Will Hunting et dérives
Mais en parallèle de cette nouvelle carrière, Williams continue d'aborder des projets différents.
Coppola en fait ainsi son héros dans
Jack (1996), ou l'histoire délirante d'un enfant grandissant quatre fois plus vite que la normale : un film emblématique du réalisateur malgré ses faiblesses, et un rôle tout aussi symbolique pour l'acteur. En 1997 il est également à l'affiche pour
Woody Allen d'
Harry dans tous ses états, puis surtout de
Will Hunting de
Gus Van Sant, pour lequel il remporte enfin l'Oscar tant attendu.
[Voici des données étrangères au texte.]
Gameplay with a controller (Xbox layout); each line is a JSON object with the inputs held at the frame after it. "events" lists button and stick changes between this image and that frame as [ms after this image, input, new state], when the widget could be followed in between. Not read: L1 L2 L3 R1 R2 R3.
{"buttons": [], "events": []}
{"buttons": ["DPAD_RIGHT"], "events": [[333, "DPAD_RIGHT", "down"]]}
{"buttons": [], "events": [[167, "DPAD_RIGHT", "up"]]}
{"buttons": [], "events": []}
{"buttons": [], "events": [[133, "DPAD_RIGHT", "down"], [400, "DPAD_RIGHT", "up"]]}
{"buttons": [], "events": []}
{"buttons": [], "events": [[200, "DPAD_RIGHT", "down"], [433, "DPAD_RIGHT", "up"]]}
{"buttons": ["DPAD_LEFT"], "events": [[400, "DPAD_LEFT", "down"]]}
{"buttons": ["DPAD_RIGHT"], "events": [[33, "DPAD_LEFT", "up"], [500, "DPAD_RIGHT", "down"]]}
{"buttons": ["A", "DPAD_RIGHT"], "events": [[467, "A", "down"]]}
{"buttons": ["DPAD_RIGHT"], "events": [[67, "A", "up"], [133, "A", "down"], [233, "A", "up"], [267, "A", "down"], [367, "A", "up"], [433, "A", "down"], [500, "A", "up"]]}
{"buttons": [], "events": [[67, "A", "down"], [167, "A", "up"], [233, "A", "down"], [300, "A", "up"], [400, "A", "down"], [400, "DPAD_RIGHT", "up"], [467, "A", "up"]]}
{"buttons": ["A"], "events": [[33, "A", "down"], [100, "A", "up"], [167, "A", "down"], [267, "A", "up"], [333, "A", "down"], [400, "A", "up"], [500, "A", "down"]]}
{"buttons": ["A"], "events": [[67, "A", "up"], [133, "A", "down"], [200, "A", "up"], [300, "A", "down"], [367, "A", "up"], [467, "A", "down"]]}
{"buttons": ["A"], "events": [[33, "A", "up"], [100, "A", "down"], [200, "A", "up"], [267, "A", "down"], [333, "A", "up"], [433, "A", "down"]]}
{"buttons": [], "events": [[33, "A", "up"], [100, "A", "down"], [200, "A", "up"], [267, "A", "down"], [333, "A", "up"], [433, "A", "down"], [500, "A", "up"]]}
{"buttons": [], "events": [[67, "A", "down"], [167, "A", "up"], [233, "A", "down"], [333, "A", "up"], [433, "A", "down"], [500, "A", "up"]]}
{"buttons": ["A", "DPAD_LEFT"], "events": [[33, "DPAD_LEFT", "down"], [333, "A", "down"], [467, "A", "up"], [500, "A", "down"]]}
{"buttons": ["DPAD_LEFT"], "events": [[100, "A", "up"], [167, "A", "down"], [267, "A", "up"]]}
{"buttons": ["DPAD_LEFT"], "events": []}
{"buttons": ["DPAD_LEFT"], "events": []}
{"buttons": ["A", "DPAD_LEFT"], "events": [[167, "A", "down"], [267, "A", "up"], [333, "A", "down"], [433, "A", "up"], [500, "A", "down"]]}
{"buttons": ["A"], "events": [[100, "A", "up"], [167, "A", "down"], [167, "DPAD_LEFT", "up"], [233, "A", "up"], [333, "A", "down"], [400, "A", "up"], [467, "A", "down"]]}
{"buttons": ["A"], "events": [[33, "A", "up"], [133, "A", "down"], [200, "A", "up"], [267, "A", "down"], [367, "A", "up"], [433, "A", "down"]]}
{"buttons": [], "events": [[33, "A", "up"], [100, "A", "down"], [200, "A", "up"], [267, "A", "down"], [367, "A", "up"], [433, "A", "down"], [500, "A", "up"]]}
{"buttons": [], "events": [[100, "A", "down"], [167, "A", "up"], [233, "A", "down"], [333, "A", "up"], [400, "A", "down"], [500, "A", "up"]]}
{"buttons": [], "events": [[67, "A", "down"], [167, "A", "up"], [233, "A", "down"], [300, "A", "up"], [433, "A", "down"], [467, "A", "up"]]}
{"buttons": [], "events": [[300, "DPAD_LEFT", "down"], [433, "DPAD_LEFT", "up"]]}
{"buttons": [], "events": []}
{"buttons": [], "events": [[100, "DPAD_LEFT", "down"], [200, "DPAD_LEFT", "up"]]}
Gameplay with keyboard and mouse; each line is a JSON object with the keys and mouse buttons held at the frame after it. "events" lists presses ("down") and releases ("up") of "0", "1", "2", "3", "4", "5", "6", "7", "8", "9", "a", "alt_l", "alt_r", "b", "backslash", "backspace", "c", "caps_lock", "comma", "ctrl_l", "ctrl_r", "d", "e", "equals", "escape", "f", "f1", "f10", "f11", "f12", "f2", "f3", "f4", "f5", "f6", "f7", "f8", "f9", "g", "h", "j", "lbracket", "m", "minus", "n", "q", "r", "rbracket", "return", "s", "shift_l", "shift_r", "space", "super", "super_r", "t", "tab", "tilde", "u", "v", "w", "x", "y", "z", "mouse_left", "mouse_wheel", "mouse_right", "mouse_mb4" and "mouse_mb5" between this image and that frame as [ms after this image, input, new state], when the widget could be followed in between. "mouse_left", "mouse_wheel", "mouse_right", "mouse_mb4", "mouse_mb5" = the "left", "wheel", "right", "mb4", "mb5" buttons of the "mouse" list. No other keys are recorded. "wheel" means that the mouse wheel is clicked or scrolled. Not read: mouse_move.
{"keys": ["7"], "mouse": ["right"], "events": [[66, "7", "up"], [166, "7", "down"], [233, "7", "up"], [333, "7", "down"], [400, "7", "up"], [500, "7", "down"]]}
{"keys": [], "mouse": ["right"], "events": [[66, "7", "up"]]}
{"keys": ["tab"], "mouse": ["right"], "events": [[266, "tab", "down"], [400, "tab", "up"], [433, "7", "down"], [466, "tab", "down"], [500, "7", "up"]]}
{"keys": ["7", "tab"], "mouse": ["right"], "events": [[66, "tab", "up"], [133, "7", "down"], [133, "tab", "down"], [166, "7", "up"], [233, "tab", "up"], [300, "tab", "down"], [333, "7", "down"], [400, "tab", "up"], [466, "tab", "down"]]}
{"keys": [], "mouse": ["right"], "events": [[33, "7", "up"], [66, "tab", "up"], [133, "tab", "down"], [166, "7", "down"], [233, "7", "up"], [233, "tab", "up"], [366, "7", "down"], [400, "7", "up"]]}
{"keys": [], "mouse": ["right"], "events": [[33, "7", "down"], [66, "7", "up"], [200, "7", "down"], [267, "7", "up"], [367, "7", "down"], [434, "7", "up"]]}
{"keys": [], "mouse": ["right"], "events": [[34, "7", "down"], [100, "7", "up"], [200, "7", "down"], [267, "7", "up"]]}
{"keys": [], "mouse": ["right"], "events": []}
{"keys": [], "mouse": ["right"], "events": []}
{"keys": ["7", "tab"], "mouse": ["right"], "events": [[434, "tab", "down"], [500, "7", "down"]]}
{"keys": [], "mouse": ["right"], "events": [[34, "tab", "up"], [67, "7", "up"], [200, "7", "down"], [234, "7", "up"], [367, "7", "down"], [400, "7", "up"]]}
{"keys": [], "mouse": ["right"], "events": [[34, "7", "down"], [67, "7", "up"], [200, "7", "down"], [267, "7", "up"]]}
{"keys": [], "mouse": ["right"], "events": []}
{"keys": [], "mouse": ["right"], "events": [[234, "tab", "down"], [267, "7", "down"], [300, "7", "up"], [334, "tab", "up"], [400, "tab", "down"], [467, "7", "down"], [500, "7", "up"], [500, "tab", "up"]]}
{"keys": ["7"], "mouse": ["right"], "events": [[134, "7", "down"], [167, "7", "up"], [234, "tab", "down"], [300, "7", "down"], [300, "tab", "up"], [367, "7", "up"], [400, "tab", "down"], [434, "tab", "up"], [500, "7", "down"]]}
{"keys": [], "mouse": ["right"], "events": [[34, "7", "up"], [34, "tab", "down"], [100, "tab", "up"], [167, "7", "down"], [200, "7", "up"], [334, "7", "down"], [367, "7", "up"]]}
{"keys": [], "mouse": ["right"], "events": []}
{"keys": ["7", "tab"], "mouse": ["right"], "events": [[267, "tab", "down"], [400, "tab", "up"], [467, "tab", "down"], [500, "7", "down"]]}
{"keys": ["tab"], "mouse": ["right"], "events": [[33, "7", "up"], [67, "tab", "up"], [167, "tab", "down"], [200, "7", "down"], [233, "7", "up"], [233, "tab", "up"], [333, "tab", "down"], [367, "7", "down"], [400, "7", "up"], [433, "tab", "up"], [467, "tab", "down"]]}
Son personnage de thérapeute aidant
Matt Damon en surdoué et génie des mathématiques demeure peut-être l'un des plus grands rôles de sa carrière. Emouvant, humain, d'une empathie de chaque instant, il distingue sans cesse les sentiments de l'intelligence, livrant avec finesse une étude des comportements sur laquelle l'autre peut se reposer en parfait miroir de lui-même. Williams devient alors l'un des comédiens les plus versatiles et inattendus, capable du meilleur comme du pire. Hélas, malgré sa récompense en poche, la carrière de Williams ne cesse ensuite de plus ou moins décliner et de multiplier les échecs :
Jakob le menteur (Peter Kassovitz, 1999) ; un rôle à contre emploi raté d'employé de labo photo voyeur dans le navrant
Photo obsession (Mark Romanek, 2002) ; l'inédit
Créve, Smoochy crève, comédie de et avec
Danny DeVito (Id) ; un peu mieux, il est le meurtrier manipulant
Al Pacino ayant tué son collègue par erreur dans
Insomnia (Id), thriller et remake de
Christopher Nolan. En 2004, après être remonté sur les planches pour sa première représentation en stand-up depuis une vingtaine d'années, il s'essaie sans succès au thriller S.F avec
Final cut (Omar Naim), avant de jouer pour l'acteur
David Duchovny dans son premier film (indépendant)
House of D (id).
Fin de parcours ?
En ces années 2000, la grande époque de Williams est bien derrière lui, elle n'est qu'un souvenir. Rares sont les studios ou les auteurs à faire appel à lui, l'acteur n'est pas très vendeur, sa côte a chuté. Personne n'a vu par exemple
The Big White (Mark Mylod, 2005) et
The Night Listener (Patric Stettner, 2006) ; même lorsque
Barry Levinson l'emploie dans son
Man of the Year (Id), une satire évidente de l'Amérique de Bush et de son système et paysage électorale, le film reste inédit en salles en France. Guère mieux,
Camping car de Barry Sonnenfeld (Id) n'a droit qu'à une sortie technique chez nous et passe inaperçu sauf de quelques esthètes. Il faut donc attendre fin 2006 pour retrouver Williams dans un second rôle au sein d'une production poids lourds,
La Nuit au musée (
Shawn Levy) avec
Ben Stiller. L'acteur joue un désopilant Teddy Roosevelt nous rappelant avec joie combien il a su aussi nous faire rire. Mais très vite un film en chasse un autre,
Permis de mariage (Ken Kwapis, 2007) comédie sentimentale poussive, ne donne pas l'ampleur du talent de Williams. Dans un autre genre,
August Rush de Kirsten Sheridan (Id), petit mélodrame aux allures de conte moderne sirupeux et prosélyte, se fait massacrer par la critique. Tombé en disgrâce, Williams continue malgré tout de tourner, il est ainsi attendu dans
Shrink (Jonas Pate, 2009) avec
Kevin Spacey, la comédie
World's Greates Dad (Bob Goldwhait, Id) et
Old Dogs (Walt Becker, Id), dernier film avec feu Bernie Mac. Difficile d'attendre aujourd'hui quelque chose de Robin Williams, on ne sait plus le situer : pas forcément drôle dans les comédies, rarement convaincant lorsqu'il est sérieux, il semble voué à chercher sa place. Et si en définitive, il était un acteur énigmatique dont nous n'avons pu encore mesurer tout le talent ?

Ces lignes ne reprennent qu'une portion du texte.